* **Task goal**
From the line with "ottoman: none [258,427,400,524]" to the line with "soap bar: none", retype every line exactly, including those two, and leave out the rest of the data below.

━━━

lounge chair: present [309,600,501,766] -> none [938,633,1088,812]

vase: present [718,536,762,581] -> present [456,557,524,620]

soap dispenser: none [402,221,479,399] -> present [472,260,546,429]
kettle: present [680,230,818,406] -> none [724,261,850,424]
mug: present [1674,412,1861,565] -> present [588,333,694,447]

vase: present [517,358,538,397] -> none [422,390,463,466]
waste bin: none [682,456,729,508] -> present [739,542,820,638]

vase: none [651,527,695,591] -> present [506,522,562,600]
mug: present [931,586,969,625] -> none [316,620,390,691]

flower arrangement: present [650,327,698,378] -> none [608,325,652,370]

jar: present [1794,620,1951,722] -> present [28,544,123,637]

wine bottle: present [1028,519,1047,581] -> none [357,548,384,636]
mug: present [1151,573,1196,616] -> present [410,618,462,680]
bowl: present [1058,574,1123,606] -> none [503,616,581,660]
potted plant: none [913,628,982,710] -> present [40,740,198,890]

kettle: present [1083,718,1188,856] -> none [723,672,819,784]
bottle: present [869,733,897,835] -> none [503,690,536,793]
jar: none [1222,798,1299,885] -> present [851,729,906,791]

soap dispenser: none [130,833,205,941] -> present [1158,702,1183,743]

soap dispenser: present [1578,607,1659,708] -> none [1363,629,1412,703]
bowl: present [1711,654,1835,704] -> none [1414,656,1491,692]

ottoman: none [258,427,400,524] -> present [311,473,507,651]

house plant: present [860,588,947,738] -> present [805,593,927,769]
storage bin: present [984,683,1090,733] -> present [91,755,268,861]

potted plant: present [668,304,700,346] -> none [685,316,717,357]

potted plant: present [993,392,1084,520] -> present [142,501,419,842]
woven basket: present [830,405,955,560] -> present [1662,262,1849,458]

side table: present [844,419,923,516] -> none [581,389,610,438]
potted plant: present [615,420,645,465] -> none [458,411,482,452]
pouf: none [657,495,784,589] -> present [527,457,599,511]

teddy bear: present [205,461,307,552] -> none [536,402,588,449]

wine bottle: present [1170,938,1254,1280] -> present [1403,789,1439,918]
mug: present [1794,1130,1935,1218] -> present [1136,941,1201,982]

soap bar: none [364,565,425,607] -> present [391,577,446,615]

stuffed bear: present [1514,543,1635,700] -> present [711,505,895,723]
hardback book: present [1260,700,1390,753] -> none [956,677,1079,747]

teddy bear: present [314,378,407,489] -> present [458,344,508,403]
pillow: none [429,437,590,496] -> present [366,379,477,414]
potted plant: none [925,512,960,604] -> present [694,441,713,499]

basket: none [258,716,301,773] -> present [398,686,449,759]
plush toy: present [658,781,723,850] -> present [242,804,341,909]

━━━

* **Result of this task**
ottoman: none [258,427,400,524] -> present [311,473,507,651]

house plant: present [860,588,947,738] -> present [805,593,927,769]
storage bin: present [984,683,1090,733] -> present [91,755,268,861]

potted plant: present [668,304,700,346] -> none [685,316,717,357]

potted plant: present [993,392,1084,520] -> present [142,501,419,842]
woven basket: present [830,405,955,560] -> present [1662,262,1849,458]

side table: present [844,419,923,516] -> none [581,389,610,438]
potted plant: present [615,420,645,465] -> none [458,411,482,452]
pouf: none [657,495,784,589] -> present [527,457,599,511]

teddy bear: present [205,461,307,552] -> none [536,402,588,449]

wine bottle: present [1170,938,1254,1280] -> present [1403,789,1439,918]
mug: present [1794,1130,1935,1218] -> present [1136,941,1201,982]

soap bar: none [364,565,425,607] -> present [391,577,446,615]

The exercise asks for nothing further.